- _YOUR ASSIGNMENT_: Which lines run from the one containing "X-115752400Y-59014000I-4300000J0D01*" through the end of the data? Write them out exactly, with the pictures left out.

--- INPUT MATERIAL Enclosed Below ---

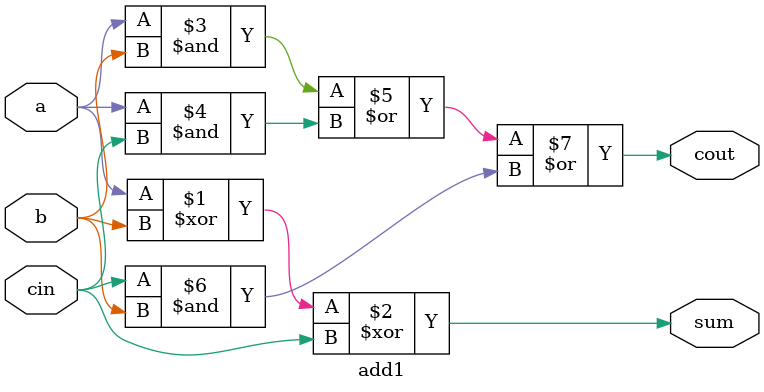
<source format=sv>
module top_module (
    input [31:0] a,
    input [31:0] b,
    output [31:0] sum
);//
    wire carry16;
    add16 low(a[15:0],b[15:0],,sum[15:0], carry16);
    add16 high(a[31:16],b[31:16],carry16,sum[31:16]);
endmodule

module add1 ( input a, input b, input cin,   output sum, output cout );
    assign sum = (a^b)^cin;
    assign cout = (a&b)|(a&cin)|(cin&b);
endmodule

</source>
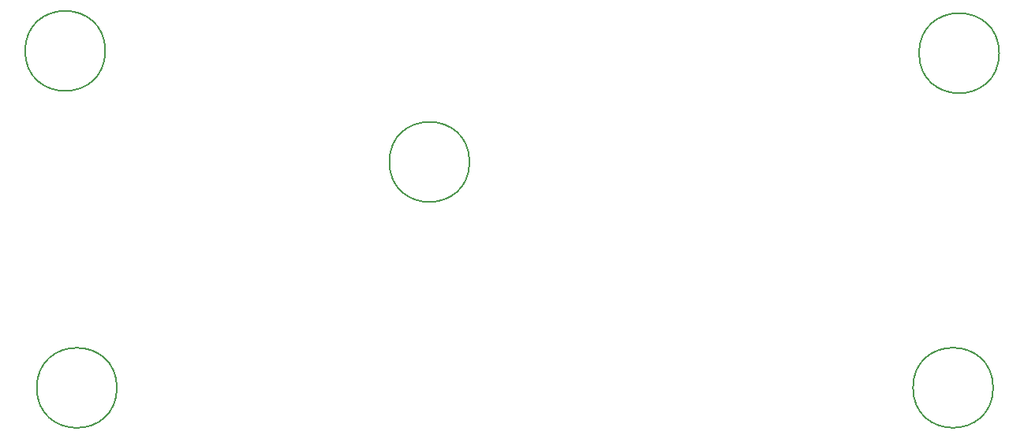
<source format=gbr>
%TF.GenerationSoftware,KiCad,Pcbnew,7.0.5-0*%
%TF.CreationDate,2023-10-18T13:26:08+10:30*%
%TF.ProjectId,Rolio,526f6c69-6f2e-46b6-9963-61645f706362,rev?*%
%TF.SameCoordinates,Original*%
%TF.FileFunction,Other,Comment*%
%FSLAX46Y46*%
G04 Gerber Fmt 4.6, Leading zero omitted, Abs format (unit mm)*
G04 Created by KiCad (PCBNEW 7.0.5-0) date 2023-10-18 13:26:08*
%MOMM*%
%LPD*%
G01*
G04 APERTURE LIST*
%ADD10C,0.150000*%
G04 APERTURE END LIST*
D10*
%TO.C,H3*%
X-21064400Y-23066000D02*
G75*
G03*
X-21064400Y-23066000I-4300000J0D01*
G01*
%TO.C,H4*%
X-21712400Y-59004000D02*
G75*
G03*
X-21712400Y-59004000I-4300000J0D01*
G01*
%TO.C,H1*%
X-117002400Y-22822000D02*
G75*
G03*
X-117002400Y-22822000I-4300000J0D01*
G01*
%TO.C,H5*%
X-77910400Y-34750000D02*
G75*
G03*
X-77910400Y-34750000I-4300000J0D01*
G01*
%TO.C,H2*%
X-115752400Y-59014000D02*
G75*
G03*
X-115752400Y-59014000I-4300000J0D01*
G01*
%TD*%
M02*

</source>
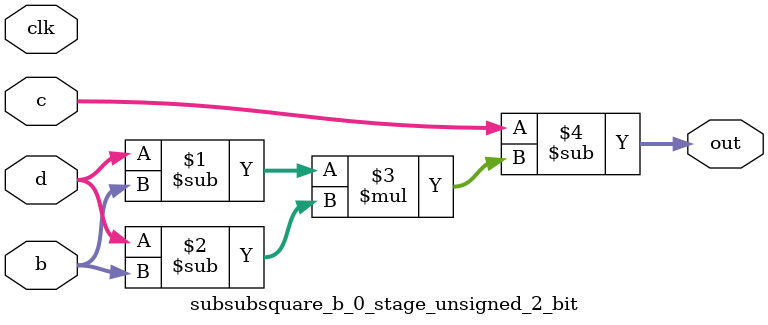
<source format=sv>
(* use_dsp = "yes" *) module subsubsquare_b_0_stage_unsigned_2_bit(
	input  [1:0] b,
	input  [1:0] c,
	input  [1:0] d,
	output [1:0] out,
	input clk);

	assign out = c - ((d - b) * (d - b));
endmodule

</source>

--- End of Enclosed INPUT MATERIAL ---

- _SOLUTION BELOW_:
X-115752400Y-59014000I-4300000J0D01*
G01*
%TD*%
M02*

</source>
<source format=sv>
(* use_dsp = "yes" *) module subsubsquare_b_0_stage_unsigned_2_bit(
	input  [1:0] b,
	input  [1:0] c,
	input  [1:0] d,
	output [1:0] out,
	input clk);

	assign out = c - ((d - b) * (d - b));
endmodule

</source>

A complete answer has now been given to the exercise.